Tout cela me conduit à dire et à redire sans la moindre hésitation, ni la moindre crainte de me faire apostropher comme une sorte d’illuminé, que je reconnais sans difficulté l’extraordinaire capacité d’originalité, la créativité sans fin des “forces supérieures” (ces « fameuses forces suprahumaines ») qui créent et ordonnent les événements dont nous sommes les jouets, pour les faire évoluer, – accélérer, se précipiter, s’expédier, aussi vite que possible dans le sens qu’il faut.
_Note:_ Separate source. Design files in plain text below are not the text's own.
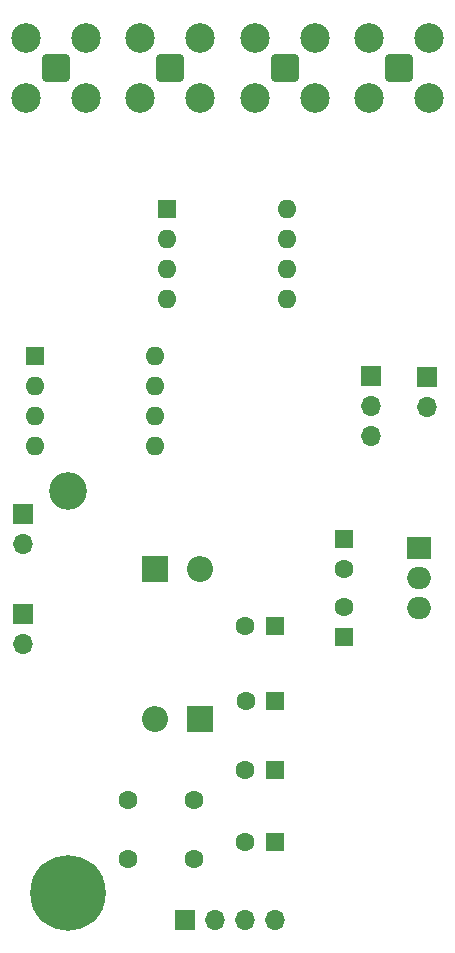
<source format=gbs>
G04 #@! TF.GenerationSoftware,KiCad,Pcbnew,7.0.2*
G04 #@! TF.CreationDate,2024-03-05T19:29:17+01:00*
G04 #@! TF.ProjectId,BalunAndFilter,42616c75-6e41-46e6-9446-696c7465722e,rev?*
G04 #@! TF.SameCoordinates,Original*
G04 #@! TF.FileFunction,Soldermask,Bot*
G04 #@! TF.FilePolarity,Negative*
%FSLAX46Y46*%
G04 Gerber Fmt 4.6, Leading zero omitted, Abs format (unit mm)*
G04 Created by KiCad (PCBNEW 7.0.2) date 2024-03-05 19:29:17*
%MOMM*%
%LPD*%
G01*
G04 APERTURE LIST*
G04 Aperture macros list*
%AMRoundRect*
0 Rectangle with rounded corners*
0 $1 Rounding radius*
0 $2 $3 $4 $5 $6 $7 $8 $9 X,Y pos of 4 corners*
0 Add a 4 corners polygon primitive as box body*
4,1,4,$2,$3,$4,$5,$6,$7,$8,$9,$2,$3,0*
0 Add four circle primitives for the rounded corners*
1,1,$1+$1,$2,$3*
1,1,$1+$1,$4,$5*
1,1,$1+$1,$6,$7*
1,1,$1+$1,$8,$9*
0 Add four rect primitives between the rounded corners*
20,1,$1+$1,$2,$3,$4,$5,0*
20,1,$1+$1,$4,$5,$6,$7,0*
20,1,$1+$1,$6,$7,$8,$9,0*
20,1,$1+$1,$8,$9,$2,$3,0*%
G04 Aperture macros list end*
%ADD10C,3.200000*%
%ADD11C,6.400000*%
%ADD12C,1.600000*%
%ADD13O,2.200000X2.200000*%
%ADD14R,2.200000X2.200000*%
%ADD15O,1.700000X1.700000*%
%ADD16R,1.700000X1.700000*%
%ADD17O,2.000000X1.905000*%
%ADD18R,2.000000X1.905000*%
%ADD19R,1.600000X1.600000*%
%ADD20O,1.600000X1.600000*%
%ADD21C,2.500000*%
%ADD22RoundRect,0.200100X-0.949900X-0.949900X0.949900X-0.949900X0.949900X0.949900X-0.949900X0.949900X0*%
G04 APERTURE END LIST*
D10*
G04 #@! TO.C,REF\u002A\u002A*
X107188000Y-75220000D03*
G04 #@! TD*
D11*
G04 #@! TO.C,REF\u002A\u002A*
X107188000Y-109220000D03*
G04 #@! TD*
D12*
G04 #@! TO.C,F2*
X112339000Y-101386000D03*
X112339000Y-106386000D03*
G04 #@! TD*
G04 #@! TO.C,F1*
X117927000Y-106386000D03*
X117927000Y-101386000D03*
G04 #@! TD*
D13*
G04 #@! TO.C,D3*
X114625000Y-94488000D03*
D14*
X114625000Y-81788000D03*
G04 #@! TD*
D13*
G04 #@! TO.C,D2*
X118435000Y-81788000D03*
D14*
X118435000Y-94488000D03*
G04 #@! TD*
D15*
G04 #@! TO.C,JP1*
X132843000Y-70567000D03*
X132843000Y-68027000D03*
D16*
X132843000Y-65487000D03*
G04 #@! TD*
D15*
G04 #@! TO.C,J8*
X137583500Y-68072000D03*
D16*
X137583500Y-65532000D03*
G04 #@! TD*
D17*
G04 #@! TO.C,U5*
X136977000Y-85090000D03*
X136977000Y-82550000D03*
D18*
X136977000Y-80010000D03*
G04 #@! TD*
D19*
G04 #@! TO.C,U2*
X104394000Y-63754000D03*
D20*
X104394000Y-66294000D03*
X104394000Y-68834000D03*
X104394000Y-71374000D03*
X114554000Y-71374000D03*
X114554000Y-68834000D03*
X114554000Y-66294000D03*
X114554000Y-63754000D03*
G04 #@! TD*
D19*
G04 #@! TO.C,U1*
X115570000Y-51308000D03*
D20*
X115570000Y-53848000D03*
X115570000Y-56388000D03*
X115570000Y-58928000D03*
X125730000Y-58928000D03*
X125730000Y-56388000D03*
X125730000Y-53848000D03*
X125730000Y-51308000D03*
G04 #@! TD*
D15*
G04 #@! TO.C,J7*
X124785000Y-111506000D03*
X122245000Y-111506000D03*
X119705000Y-111506000D03*
D16*
X117165000Y-111506000D03*
G04 #@! TD*
G04 #@! TO.C,J6*
X103378000Y-85598000D03*
D15*
X103378000Y-88138000D03*
G04 #@! TD*
D16*
G04 #@! TO.C,J5*
X103378000Y-77211000D03*
D15*
X103378000Y-79751000D03*
G04 #@! TD*
D21*
G04 #@! TO.C,J4*
X137812000Y-41910000D03*
X137812000Y-36830000D03*
X132732000Y-36830000D03*
X132732000Y-41910000D03*
D22*
X135272000Y-39370000D03*
G04 #@! TD*
D21*
G04 #@! TO.C,J3*
X128112000Y-41910000D03*
X128112000Y-36830000D03*
X123032000Y-36830000D03*
X123032000Y-41910000D03*
D22*
X125572000Y-39370000D03*
G04 #@! TD*
D21*
G04 #@! TO.C,J2*
X118412000Y-41910000D03*
X118412000Y-36830000D03*
X113332000Y-36830000D03*
X113332000Y-41910000D03*
D22*
X115872000Y-39370000D03*
G04 #@! TD*
D21*
G04 #@! TO.C,J1*
X108712000Y-41910000D03*
X108712000Y-36830000D03*
X103632000Y-36830000D03*
X103632000Y-41910000D03*
D22*
X106172000Y-39370000D03*
G04 #@! TD*
D12*
G04 #@! TO.C,C12*
X130627000Y-85065112D03*
D19*
X130627000Y-87565112D03*
G04 #@! TD*
D12*
G04 #@! TO.C,C11*
X130627000Y-81812888D03*
D19*
X130627000Y-79312888D03*
G04 #@! TD*
D12*
G04 #@! TO.C,C10*
X122220112Y-98806000D03*
D19*
X124720112Y-98806000D03*
G04 #@! TD*
G04 #@! TO.C,C9*
X124745000Y-104902000D03*
D12*
X122245000Y-104902000D03*
G04 #@! TD*
D19*
G04 #@! TO.C,C8*
X124720112Y-86614000D03*
D12*
X122220112Y-86614000D03*
G04 #@! TD*
D19*
G04 #@! TO.C,C7*
X124785000Y-92964000D03*
D12*
X122285000Y-92964000D03*
G04 #@! TD*
M02*

</source>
Notre surprise et notre stupéfaction doivent se mêler, c’est dans tous les cas mon fait, d’une certaine admiration : “Bravo l’artiste”. Cela signifie d’ailleurs, outre l’admiration, que les “forces supérieures” sont figurées dans mon jugement absolument intuitif comme autant d’“artistes”, matrices de l’“âme poétique”, exigeantes sur l’esthétique, sur la beauté des actes en cours, sur la sublime harmonie de l’acte décisif de la destruction de l’enfer où le démon tente de nous enfermer.
Aujourd’hui, il faut être à l’affut, prêts à se saisir d’un événement pour trouver la marque de l’antiSystème, de l’autodestruction, de tout ce qui, pour nous, forme un sens absolument décisif.